Questions on NLP

Chinmayi Sahu
2 min readMar 8, 2021

Why should we convert text to a vector?

  1. The computer understands the numerical value
  2. Once we convert text to vector we can leverage the power of algebra

What rules need to be followed while converting text to a vector?

In the case of a review, if R1 and R2 are more similar compared to R3, the distance between V1 and V2 will be less compare to V3. Here R is a review and V is a vector. In other words, similar points are closer geometrically.

How to convert text to vector?

  1. BagOfWords

Import as: from sklearn.feature_extraction.text import CountVectorizer

Size of Vector: Unique words in Corpus

Each word can have a different number. It depends on how many times the word occurred.

Sparse vector — Most of the elements are 0.

Sparsity = Number of 0 elements / Total Elements

The value stored as a sparse matrix

There is also Binary Bag Of Words where the vector consists of 0 or 1

2. TFIDF:

Import as: from sklearn.feature_extraction.text import TfidfVectorizer

TF * log(IDf)

TF is probability i.e. value ranges from 0 to 1

IDF can be a large number. We take a log to get it into range.
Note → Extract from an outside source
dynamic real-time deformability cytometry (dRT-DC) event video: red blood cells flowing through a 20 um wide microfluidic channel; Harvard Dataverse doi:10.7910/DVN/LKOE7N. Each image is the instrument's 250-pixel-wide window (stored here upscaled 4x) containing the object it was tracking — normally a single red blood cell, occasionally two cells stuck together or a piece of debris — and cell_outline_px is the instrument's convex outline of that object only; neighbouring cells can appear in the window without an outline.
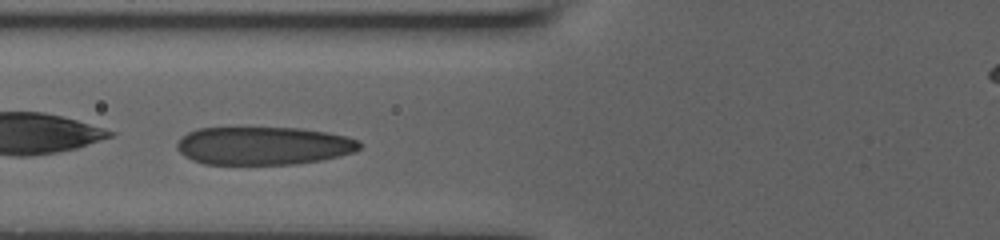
{"species": "human", "species_latin": "Homo sapiens", "temperature_condition": "room temperature", "stored_images_in_passage": 33, "camera_frame_rate_fps": 3000, "um_per_image_px": 0.085, "donor": {"sex": "male"}, "frame": {"image": 1, "passage_image": 6, "time_ms": 1.667, "image_size_px": [1000, 240], "cell_outline_px": [[360, 148], [356, 152], [340, 156], [320, 160], [296, 164], [204, 164], [192, 160], [184, 156], [176, 148], [176, 144], [188, 132], [200, 128], [300, 128], [328, 132], [348, 136], [360, 140]], "centroid_in_image_um": [22.43, 12.39], "position_along_channel_um": 103.4, "area_um2": 40.69}}
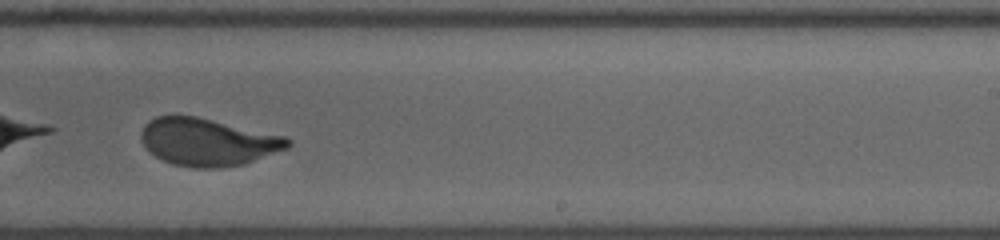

For frequent word the IDF is low but TF is high and for rare word IDF is high but TF is low

3. Word2Vec (W2V)

Import as: from gensim.models import Word2Vec, KeyedVectors

w2v_model=KeyedVectors.load_word2vec_format(‘GoogleNews-vectors-negative300.bin’, binary=True)

w2v_model.wv[‘computer’]

w2v_model.wv.most_similar(‘great’)

w2v_model.wv.similarity(‘woman’, ‘man’)

Each word is N Dimension. The more the dimension, the more powerful the vector is.

4. Avg-W2V

W2V(W1) + W2V(W2) + …….. + W2V(WN) / N

5. TFIDF-W2V

(TFIDF(W1) * W2V(W1) + TFIDF(W2) * W2V(W2) + …….. + TFIDF(WN) * W2V(WN)) / (TFIDF(W1) + TFIDF(W2) + ….. + TFIDF(WN))

Why we use log in IDF?

According to Zipf’s law, the natural property of words is power-law distributed. We take a log to make it Gaussian distributed.

What are the steps in text pre-processing?

  1. Remove the HTML tags
  2. Stop word removal (not is a stop word but it's an important word to determine polarity. We can use n-gram to solve the issue of removal of important stop words)
  3. Remove non-alphanumeric character
  4. Change to Lower case
  5. Lemmatization (nltk.stem.wordnet.WordNetLemmatizer)
  6. Stemming (nltk.stem.PorterStemmer / nltk.stem.SnowballStemmer)
  7. Tokenization
  8. Converting text to vector
  9. Thresholding

--

--